Oleh: M. Rohanudin*
Rumah dijarah, jadi tontonan gratis. Jam mewah raib, mobil pun hancur. Barang-barang lainnya melayang dibawa orang-orang. Suasana chaos berputar cepat dan spontan.
Inilah babak akhir gugurnya reputasi tiga bintang pencetus kegaduhan.
Ahmad Sahroni, Eko Patrio, dan Uya Kuya. Mereka bukan lagi ibarat dewa yang dipuja - puja, melainkan jatuh terpuruk mental -- mengais hukuman berat publik akibat slip of the tongue, keseleo ngomong.
Dari dendang-dendang di panggung parlemen, terhempas ke sudut - sudut gelap "paradoksal".
Akhirnya mereka di-nonaktifkan dari panggung terhormat. DPR RI. Se-glamour apapun kehidupan mereka, pastilah semua keluarga -- isteri dan anak - anak, ikut terseret dalam kesulitan yang menegangkan dan kekalutan luar biasa beratnya.
Mereka menjadi pusaran kemarahan publik. Demonstrasi menjadi panas, dan sulit dikendalikan.
Kekhawatiran terjadi di mana -mana.
Gerai - gerai barang branded di mall - mall dikosongkan. Pintu - pintu masuk mall digeser ke pintu lain yang lebih aman. Ini untuk mengantisipasi kerusuhan dan penjarahan yang meluas.
Sepekan kemaren kepadatan di jalan - jalan protokol di Jakarta masih belum pulih. Anak - anak sekolah belajar jarak jauh dari rumah.
Mirip suasana pasca huru-hara 1998. Kekhawatiran masyarakat masih menganga. Kita sedang diuji untuk bertahan agar suasana tidak terus-terusan beternak kerusuhan membabi buta.
Bagaimana Bersikap Arif
Singa mengaum tak perlu dilawan. Semua diam dalam cara yang arif, karena mereka berdemonstrasi sedang menyuarakan hak - haknya. Sudah tentu dengan niat dan melalui cara - cara damai.
Presiden Prabowo Subianto menegaskan bahwa pemerintah menghormati aspirasi masyarakat lewat aksi demo, namun mengingatkan agar disampaikan dengan damai.
Pernyataan ini disampaikan pada keterangan pers di Istana Merdeka, Jakarta, Minggu - 31 Agustus 2025.
Maka kebebasan berdemokrasi tidak boleh dilukai oleh dua pihak yang berseberangan.
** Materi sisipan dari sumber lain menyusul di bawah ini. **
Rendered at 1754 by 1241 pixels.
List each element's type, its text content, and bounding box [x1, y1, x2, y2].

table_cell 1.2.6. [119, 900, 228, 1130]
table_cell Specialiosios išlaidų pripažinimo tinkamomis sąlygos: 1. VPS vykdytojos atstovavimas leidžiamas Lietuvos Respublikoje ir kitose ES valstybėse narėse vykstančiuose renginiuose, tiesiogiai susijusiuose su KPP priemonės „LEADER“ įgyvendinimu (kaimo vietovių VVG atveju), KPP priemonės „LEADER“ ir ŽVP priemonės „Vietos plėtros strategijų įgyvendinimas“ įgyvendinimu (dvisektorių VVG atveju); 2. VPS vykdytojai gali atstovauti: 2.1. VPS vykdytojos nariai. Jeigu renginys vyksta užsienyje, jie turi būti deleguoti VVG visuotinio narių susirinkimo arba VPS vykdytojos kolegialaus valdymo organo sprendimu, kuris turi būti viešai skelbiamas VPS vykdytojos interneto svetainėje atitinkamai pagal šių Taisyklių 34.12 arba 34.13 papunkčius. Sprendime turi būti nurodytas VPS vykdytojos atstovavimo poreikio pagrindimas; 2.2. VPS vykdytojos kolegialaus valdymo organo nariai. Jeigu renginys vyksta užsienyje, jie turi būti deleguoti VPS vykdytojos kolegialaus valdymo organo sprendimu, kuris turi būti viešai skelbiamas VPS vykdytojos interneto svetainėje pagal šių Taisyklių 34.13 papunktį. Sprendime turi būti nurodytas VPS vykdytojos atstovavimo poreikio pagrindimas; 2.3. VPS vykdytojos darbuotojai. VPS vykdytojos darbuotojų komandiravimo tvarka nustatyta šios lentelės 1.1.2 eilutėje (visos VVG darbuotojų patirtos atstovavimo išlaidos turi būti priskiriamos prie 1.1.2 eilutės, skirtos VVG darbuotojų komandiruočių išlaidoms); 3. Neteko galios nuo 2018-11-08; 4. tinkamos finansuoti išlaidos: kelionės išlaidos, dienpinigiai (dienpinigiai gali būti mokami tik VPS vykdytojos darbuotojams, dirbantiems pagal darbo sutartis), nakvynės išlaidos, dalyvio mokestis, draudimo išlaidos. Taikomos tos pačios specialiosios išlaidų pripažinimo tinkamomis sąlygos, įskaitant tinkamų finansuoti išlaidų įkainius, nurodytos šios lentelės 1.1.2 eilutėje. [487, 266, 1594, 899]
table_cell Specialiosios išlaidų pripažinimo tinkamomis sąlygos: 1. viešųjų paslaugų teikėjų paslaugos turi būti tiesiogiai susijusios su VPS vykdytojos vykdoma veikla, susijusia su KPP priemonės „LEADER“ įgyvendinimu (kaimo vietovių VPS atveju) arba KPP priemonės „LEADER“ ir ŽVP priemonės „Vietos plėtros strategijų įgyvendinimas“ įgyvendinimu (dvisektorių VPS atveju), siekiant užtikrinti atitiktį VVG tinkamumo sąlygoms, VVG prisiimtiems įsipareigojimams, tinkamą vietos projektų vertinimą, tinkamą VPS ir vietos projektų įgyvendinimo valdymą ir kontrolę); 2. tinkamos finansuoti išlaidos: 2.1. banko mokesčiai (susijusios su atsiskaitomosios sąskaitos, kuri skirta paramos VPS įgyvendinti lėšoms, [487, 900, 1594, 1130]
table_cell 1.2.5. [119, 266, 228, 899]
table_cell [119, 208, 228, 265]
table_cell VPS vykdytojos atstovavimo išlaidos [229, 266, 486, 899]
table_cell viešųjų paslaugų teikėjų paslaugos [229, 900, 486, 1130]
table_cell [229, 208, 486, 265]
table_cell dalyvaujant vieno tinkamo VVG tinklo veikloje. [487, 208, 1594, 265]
Ini bisa berakibat fatal dan berujung anarkis. Jika tidak, keriuhan besar akan hadir tanpa diundang.
Ini bukan permainan di meja biliar, kawan. Tapi rasa tidak puas yang menggelinding di ruang - ruang publik terbuka, lantas menyebabkan luka - luka : tidak saja luka fisik, juga luka batin yang mencengkram.
Ojol tak berdosa yang sedang mengais rejeki di jalan, jadi kurban akibat kepanikan yang seru. Kematian datang dengan cepat. Boleh jadi ini salah satu trigger.
Kegaduhan pun semakin menjadi - jadi. "Tak ada kalimat yang bijaksana bagi semua orang yang sedang panik bertikai". Mari kita renungkan.
Bertahan Untuk yang Terbaik
Tahun 1998 adalah tahun gelombang demonstrasi menandai sejarah gelap di negeri ini. Semua rugi, tak ada yang menang. Yang ada : kalah - kalah.
Demonstrasi waktu Itu dipicu oleh terjadinya penyelewengan besar yang kemudian dikenal sebagai skandal Bantuan Likuiditas Bank Indonesia (BLBI).
Kerugian terbesarnya mencapai Rp 138,4 triliun. Dana Rp 147,4 triliun yang disalurkan kepada 48 bank, banyak yang diselewengkan, raib masuk kantong para pemilik dan pengelola.
Skandal BLBI menjadi biang kerusuhan. Krisis ekonomi parah dengan inflasi tinggi berakibat banyak pengangguran.
Gejolak itu dikenal dengan sebutan Reformasi 1998. Menuntut perubahan sistem pemerintahan dan transparansi, yang akhirnya berujung pada pengunduran diri Presiden Soeharto pada 21 Mei 1998.
Bagaimana Pemerintah Bersikap?
Pemerintah harus stop demo berulang dengan menjamin kebijakan fiskal dan ekonomi yang lebih transparan.
Buka partisipasi aktif masyarakat dalam proses pengambilan keputusan. Sudah tentu dimulai dengan dialog yang bermartabat.
Public Trust menjadi kunci utama. Toleransi adalah sabuk pengaman ketika kita bersama di bawah padang bulan yang lembut.
Maka jangan berisik ketika khotbah sedang berlangsung, karena kita sedang mengaji tentang kesabaran yang teduh.